Permissive Modulation of Sphingosine-1-Phosphate-Enhanced Intracellular Calcium on BKCa Channel of Chromaffin Cells

Sphingosine-1-phosphate (S1P), is a signaling sphingolipid which acts as a bioactive lipid mediator. We assessed whether S1P had multiplex effects in regulating the large-conductance Ca²⁺-activated K⁺ channel (BK_Ca) in catecholamine-secreting chromaffin cells. Using multiple patch-clamp modes, Ca²⁺ imaging, and computational modeling, we evaluated the effects of S1P on the Ca²⁺-activated K⁺ currents (I_K(Ca)) in bovine adrenal chromaffin cells and in a pheochromocytoma cell line (PC12). In outside-out patches, the open probability of BK_Ca channel was reduced with a mean-closed time increment, but without a conductance change in response to a low-concentration S1P (1 µM). The intracellular Ca²⁺ concentration (Ca_i) was elevated in response to a high-dose (10 µM) but not low-dose of S1P. The single-channel activity of BK_Ca was also enhanced by S1P (10 µM) in the cell-attached recording of chromaffin cells. In the whole-cell voltage-clamp, a low-dose S1P (1 µM) suppressed I_K(Ca), whereas a high-dose S1P (10 µM) produced a biphasic response in the amplitude of I_K(Ca), i.e., an initial decrease followed by a sustained increase. The S1P-induced I_K(Ca) enhancement was abolished by BAPTA. Current-clamp studies showed that S1P (1 µM) increased the action potential (AP) firing. Simulation data revealed that the decreased BK_Ca conductance leads to increased AP firings in a modeling chromaffin cell. Over a similar dosage range, S1P (1 µM) inhibited I_K(Ca) and the permissive role of S1P on the BK_Ca activity was also effectively observed in the PC12 cell system. The S1P-mediated I_K(Ca) stimulation may result from the elevated Ca_i, whereas the inhibition of BK_Ca activity by S1P appears to be direct. By the differentiated tailoring BK_Ca channel function, S1P can modulate stimulus-secretion coupling in chromaffin cells.     

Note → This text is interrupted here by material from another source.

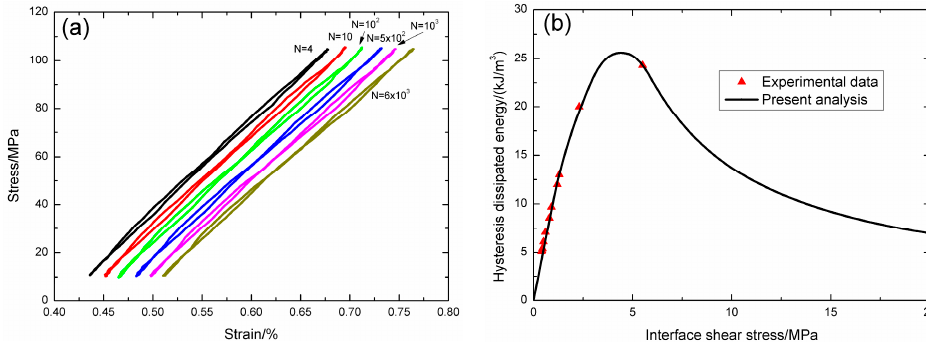
Figure 10. ( a ) The experimental fatigue hysteresis loops corresponding to different cycle number; and ( b ) the experimental and theoretical fatigue hysteresis dissipated energy versus interface shear stress curve of cross-ply C/SiC composite under σ max = 105 MPa at 800 ◦ C in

Perspectives on Potential Fatty Acid Modulations of Motility Associated Human Sperm Ion Channels

Human spermatozoan ion channels are specifically distributed in the spermatozoan membrane, contribute to sperm motility, and are associated with male reproductive abnormalities. Calcium, potassium, protons, sodium, and chloride are the main ions that are regulated across this membrane, and their intracellular concentrations are crucial for sperm motility. Fatty acids (FAs) affect sperm quality parameters, reproductive pathologies, male fertility, and regulate ion channel functions in other cells. However, to date the literature is insufficient to draw any conclusions regarding the effects of FAs on human spermatozoan ion channels. Here, we aimed to discern the possible effects of FAs on spermatozoan ion channels and direct guidance for future research. After investigating the effects of FAs on characteristics related to human spermatozoan motility, reproductive pathologies, and the modulation of similar ion channels in other cells by FAs, we extrapolated polyunsaturated FAs (PUFAs) to have the highest potency in modulating sperm ion channels to increase sperm motility. Of the PUFAs, the ω-3 unsaturated fatty acids have the greatest effect. We speculate that saturated and monounsaturated FAs will have little to no effect on sperm ion channel activity, though the possible effects could be opposite to those of the PUFAs, considering the differences between FA structure and behavior.